Items listed in a dataset:
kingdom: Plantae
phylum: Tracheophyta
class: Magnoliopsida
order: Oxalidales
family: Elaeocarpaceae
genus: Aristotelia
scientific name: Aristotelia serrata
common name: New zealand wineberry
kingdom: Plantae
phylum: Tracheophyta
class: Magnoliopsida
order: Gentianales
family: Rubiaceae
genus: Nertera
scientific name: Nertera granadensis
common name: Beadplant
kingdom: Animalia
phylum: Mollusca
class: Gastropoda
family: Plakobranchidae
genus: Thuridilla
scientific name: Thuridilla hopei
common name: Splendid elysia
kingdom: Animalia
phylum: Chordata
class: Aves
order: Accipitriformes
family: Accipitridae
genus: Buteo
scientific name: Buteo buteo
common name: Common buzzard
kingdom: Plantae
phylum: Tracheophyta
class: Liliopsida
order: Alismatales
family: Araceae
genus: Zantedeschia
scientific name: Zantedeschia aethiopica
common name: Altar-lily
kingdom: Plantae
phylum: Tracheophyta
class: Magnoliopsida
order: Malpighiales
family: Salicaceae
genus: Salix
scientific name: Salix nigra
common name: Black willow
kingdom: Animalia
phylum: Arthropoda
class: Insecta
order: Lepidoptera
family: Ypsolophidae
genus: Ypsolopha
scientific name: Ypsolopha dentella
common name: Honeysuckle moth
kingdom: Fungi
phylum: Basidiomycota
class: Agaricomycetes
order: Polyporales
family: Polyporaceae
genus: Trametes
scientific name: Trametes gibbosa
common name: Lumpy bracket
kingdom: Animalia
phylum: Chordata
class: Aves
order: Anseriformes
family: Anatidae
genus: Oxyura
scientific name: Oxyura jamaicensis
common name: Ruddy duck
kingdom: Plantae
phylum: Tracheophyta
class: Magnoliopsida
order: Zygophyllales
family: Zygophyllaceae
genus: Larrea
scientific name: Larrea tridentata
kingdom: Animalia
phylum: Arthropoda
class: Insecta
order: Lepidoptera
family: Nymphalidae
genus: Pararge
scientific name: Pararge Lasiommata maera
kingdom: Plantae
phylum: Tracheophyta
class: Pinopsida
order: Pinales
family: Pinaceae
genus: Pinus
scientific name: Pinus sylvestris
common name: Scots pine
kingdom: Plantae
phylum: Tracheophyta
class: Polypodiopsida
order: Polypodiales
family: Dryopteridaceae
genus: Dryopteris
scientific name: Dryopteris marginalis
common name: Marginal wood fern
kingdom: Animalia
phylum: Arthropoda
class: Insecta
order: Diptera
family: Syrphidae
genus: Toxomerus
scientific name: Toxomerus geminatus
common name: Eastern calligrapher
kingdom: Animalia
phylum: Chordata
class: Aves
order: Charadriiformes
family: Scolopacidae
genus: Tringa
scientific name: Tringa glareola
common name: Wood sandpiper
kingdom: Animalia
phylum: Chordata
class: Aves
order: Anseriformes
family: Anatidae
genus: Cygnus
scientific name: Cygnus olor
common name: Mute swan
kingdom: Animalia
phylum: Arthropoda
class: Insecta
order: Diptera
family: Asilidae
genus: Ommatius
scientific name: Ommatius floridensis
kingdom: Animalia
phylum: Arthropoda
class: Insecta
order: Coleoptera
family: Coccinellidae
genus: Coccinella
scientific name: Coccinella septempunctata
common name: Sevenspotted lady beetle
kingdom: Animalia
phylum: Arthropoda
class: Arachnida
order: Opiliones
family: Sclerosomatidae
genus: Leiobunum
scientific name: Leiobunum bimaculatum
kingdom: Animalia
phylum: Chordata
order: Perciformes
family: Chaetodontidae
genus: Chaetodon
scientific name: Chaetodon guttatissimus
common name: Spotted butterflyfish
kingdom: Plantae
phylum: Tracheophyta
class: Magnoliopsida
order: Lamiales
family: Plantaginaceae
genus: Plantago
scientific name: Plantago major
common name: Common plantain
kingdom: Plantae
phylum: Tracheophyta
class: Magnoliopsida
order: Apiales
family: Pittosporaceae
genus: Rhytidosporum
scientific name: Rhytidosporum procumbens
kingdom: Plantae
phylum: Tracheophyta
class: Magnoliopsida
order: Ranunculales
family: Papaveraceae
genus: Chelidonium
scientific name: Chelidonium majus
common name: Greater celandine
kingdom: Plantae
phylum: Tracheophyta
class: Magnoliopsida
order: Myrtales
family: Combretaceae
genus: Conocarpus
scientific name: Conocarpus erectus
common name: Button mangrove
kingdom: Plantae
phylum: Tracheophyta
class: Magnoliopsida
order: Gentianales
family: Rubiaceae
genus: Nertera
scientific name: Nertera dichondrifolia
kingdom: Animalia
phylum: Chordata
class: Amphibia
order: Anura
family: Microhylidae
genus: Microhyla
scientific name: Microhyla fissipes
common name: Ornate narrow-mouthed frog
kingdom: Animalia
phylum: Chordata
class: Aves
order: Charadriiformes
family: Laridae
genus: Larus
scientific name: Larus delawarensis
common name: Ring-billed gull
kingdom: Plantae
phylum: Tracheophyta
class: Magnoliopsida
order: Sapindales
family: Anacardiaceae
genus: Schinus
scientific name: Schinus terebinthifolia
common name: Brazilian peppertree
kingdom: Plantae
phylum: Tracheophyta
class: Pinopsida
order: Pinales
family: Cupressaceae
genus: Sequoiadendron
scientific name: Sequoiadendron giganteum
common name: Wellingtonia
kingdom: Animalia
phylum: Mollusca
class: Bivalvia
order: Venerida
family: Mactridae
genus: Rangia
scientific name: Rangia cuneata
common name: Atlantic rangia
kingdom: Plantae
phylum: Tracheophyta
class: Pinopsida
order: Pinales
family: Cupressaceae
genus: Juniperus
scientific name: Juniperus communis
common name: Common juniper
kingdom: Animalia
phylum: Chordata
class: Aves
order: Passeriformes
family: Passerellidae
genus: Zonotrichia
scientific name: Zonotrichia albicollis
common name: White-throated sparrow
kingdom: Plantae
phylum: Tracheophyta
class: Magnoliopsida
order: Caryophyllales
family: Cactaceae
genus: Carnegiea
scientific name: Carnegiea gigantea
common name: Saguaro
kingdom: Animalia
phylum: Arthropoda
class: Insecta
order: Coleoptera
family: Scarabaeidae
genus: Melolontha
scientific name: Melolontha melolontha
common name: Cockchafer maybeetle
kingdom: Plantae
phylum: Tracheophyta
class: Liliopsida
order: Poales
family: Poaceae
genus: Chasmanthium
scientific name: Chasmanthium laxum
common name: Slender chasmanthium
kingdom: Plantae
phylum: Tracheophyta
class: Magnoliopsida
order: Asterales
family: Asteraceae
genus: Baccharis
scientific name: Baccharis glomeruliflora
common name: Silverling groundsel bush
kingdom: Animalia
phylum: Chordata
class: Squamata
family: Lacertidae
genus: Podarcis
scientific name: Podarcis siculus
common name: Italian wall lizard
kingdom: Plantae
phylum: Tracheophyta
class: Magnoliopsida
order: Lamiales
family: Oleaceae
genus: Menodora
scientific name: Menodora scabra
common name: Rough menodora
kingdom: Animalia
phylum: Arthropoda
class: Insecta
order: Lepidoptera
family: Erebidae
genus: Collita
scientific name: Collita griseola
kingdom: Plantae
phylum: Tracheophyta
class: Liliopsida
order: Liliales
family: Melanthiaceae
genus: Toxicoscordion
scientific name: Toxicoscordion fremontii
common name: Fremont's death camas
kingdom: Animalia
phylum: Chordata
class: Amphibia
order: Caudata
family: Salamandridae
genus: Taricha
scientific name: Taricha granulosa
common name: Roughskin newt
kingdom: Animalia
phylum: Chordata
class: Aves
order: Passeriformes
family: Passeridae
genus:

WHAT IS NEEDED — Turn the stretch from the line containing "order: Opiliones" through the line containing "genus: Rhytidosporum" into a Markdown table, numbering each row under "No." and putting the line itself under "Line", and leave out any blank lines.

RESPONSE TO THE EXERCISE —
| No. | Line |
|---|---|
| 1 | order: Opiliones |
| 2 | family: Sclerosomatidae |
| 3 | genus: Leiobunum |
| 4 | scientific name: Leiobunum bimaculatum |
| 5 | kingdom: Animalia |
| 6 | phylum: Chordata |
| 7 | order: Perciformes |
| 8 | family: Chaetodontidae |
| 9 | genus: Chaetodon |
| 10 | scientific name: Chaetodon guttatissimus |
| 11 | common name: Spotted butterflyfish |
| 12 | kingdom: Plantae |
| 13 | phylum: Tracheophyta |
| 14 | class: Magnoliopsida |
| 15 | order: Lamiales |
| 16 | family: Plantaginaceae |
| 17 | genus: Plantago |
| 18 | scientific name: Plantago major |
| 19 | common name: Common plantain |
| 20 | kingdom: Plantae |
| 21 | phylum: Tracheophyta |
| 22 | class: Magnoliopsida |
| 23 | order: Apiales |
| 24 | family: Pittosporaceae |
| 25 | genus: Rhytidosporum |